La plateforme conçue par Thierry Luse, « Swalinga », propose une initiation aux langues africaines par la diversification des outils d’apprentissage : diaporama, dessins animés, mots croisés, mots cachés, contes, e-Books, musique, fiction et divers autres jeux mnémotechniques & cérébraux.

Ces divers outils permettent d’enrichir et d’améliorer la culture générale sur le Congo, l’Afrique et ses peuples. À travers ce site, Thierry veut encourager et promouvoir les dialectes d’Afrique au-delà du continent. Le média-entrepreneur et artiste congolais entend également remédier au manque de connaissance du lingala et swahili parmi les enfants congolais nés ou grandi en Occident.

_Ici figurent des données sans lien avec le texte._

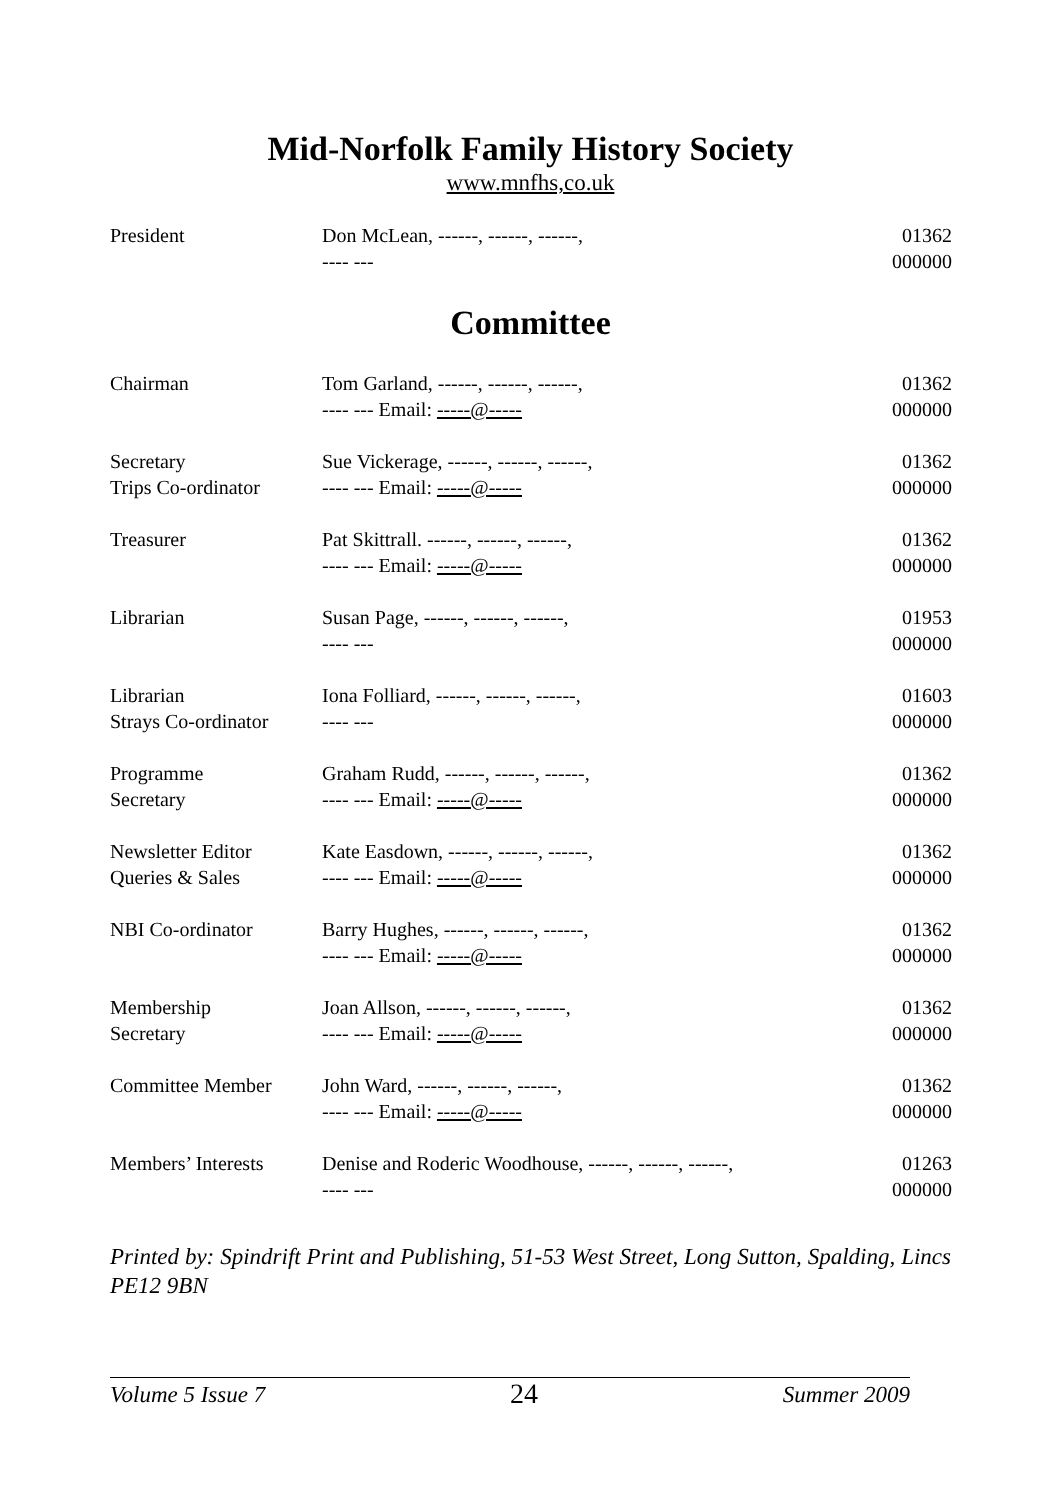Mid-Norfolk Family History Society
www.mnfhs,co.uk
| President | Don McLean, ------, ------, ------, ---- --- | 01362 000000 |
Committee
| Chairman | Tom Garland, ------, ------, ------, ---- --- Email: -----@----- | 01362 000000 |
| Secretary Trips Co-ordinator | Sue Vickerage, ------, ------, ------, ---- --- Email: -----@----- | 01362 000000 |
| Treasurer | Pat Skittrall. ------, ------, ------, ---- --- Email: -----@----- | 01362 000000 |
| Librarian | Susan Page, ------, ------, ------, ---- --- | 01953 000000 |
| Librarian Strays Co-ordinator | Iona Folliard, ------, ------, ------, ---- --- | 01603 000000 |
| Programme Secretary | Graham Rudd, ------, ------, ------, ---- --- Email: -----@----- | 01362 000000 |
| Newsletter Editor Queries & Sales | Kate Easdown, ------, ------, ------, ---- --- Email: -----@----- | 01362 000000 |
| NBI Co-ordinator | Barry Hughes, ------, ------, ------, ---- --- Email: -----@----- | 01362 000000 |
| Membership Secretary | Joan Allson, ------, ------, ------, ---- --- Email: -----@----- | 01362 000000 |
| Committee Member | John Ward, ------, ------, ------, ---- --- Email: -----@----- | 01362 000000 |
| Members’ Interests | Denise and Roderic Woodhouse, ------, ------, ------, ---- --- | 01263 000000 |
Printed by: Spindrift Print and Publishing, 51-53 West Street, Long Sutton, Spalding, Lincs PE12 9BN
Volume 5 Issue 7 24 Summer 2009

Par ailleurs, « L'Univers du Petit Africain » est une maison d'édition dont le but est d'éditer et de diffuser des livres d'apprentissage de langues africaines à destination des enfants.

La structure se donne pour mission d'éditer et de diffuser des livres autour de célèbres personnages de contes africains, pour aider les enfants à travers des activités à pouvoir lire, écrire, comprendre et raconter des contes, des histoires en langues africaines.

Qu’ils soient de la diaspora africaine ou non, les enfants d’Afrique sont tous confrontés au même problème : le manque d'ouvrage dans leurs langues d'origine qui leur soit destiné.

Dans bon nombre de pays africains, les langues maternelles parlées au quotidien ne sont pas obligatoirement enseignées dans le cadre scolaire officiel. En délaissant ces langues au profit exclusif des langues internationales (français, anglais…), les pays africains ne facilitent ni la diffusion du savoir au sein de leurs sociétés, ni l’intégration de leur savoir à la communauté académique mondiale.

La langue seule n’explique pas tout et il existe bien entendu plusieurs facteurs qui contribuent au dynamisme de la recherche dans un pays : moyens économiques, existence d’un tissu industriel, tradition universitaire, etc. Cependant, il n’est pas nécessaire d’avoir une langue parlée sur les cinq continents pour contribuer à l’amélioration du savoir mondial. Les pays asiatiques, notamment la Chine, ont fait le choix d’une éducation basée sur la langue maternelle. Leur réussite académique et économique montre qu’il existe une différence significative entre la langue d’acquisition du savoir, c’est-à-dire la langue d’enseignement, et la langue de communication qui correspond à une langue de portée internationale utilisée pour partager ce savoir en dehors de ses frontières.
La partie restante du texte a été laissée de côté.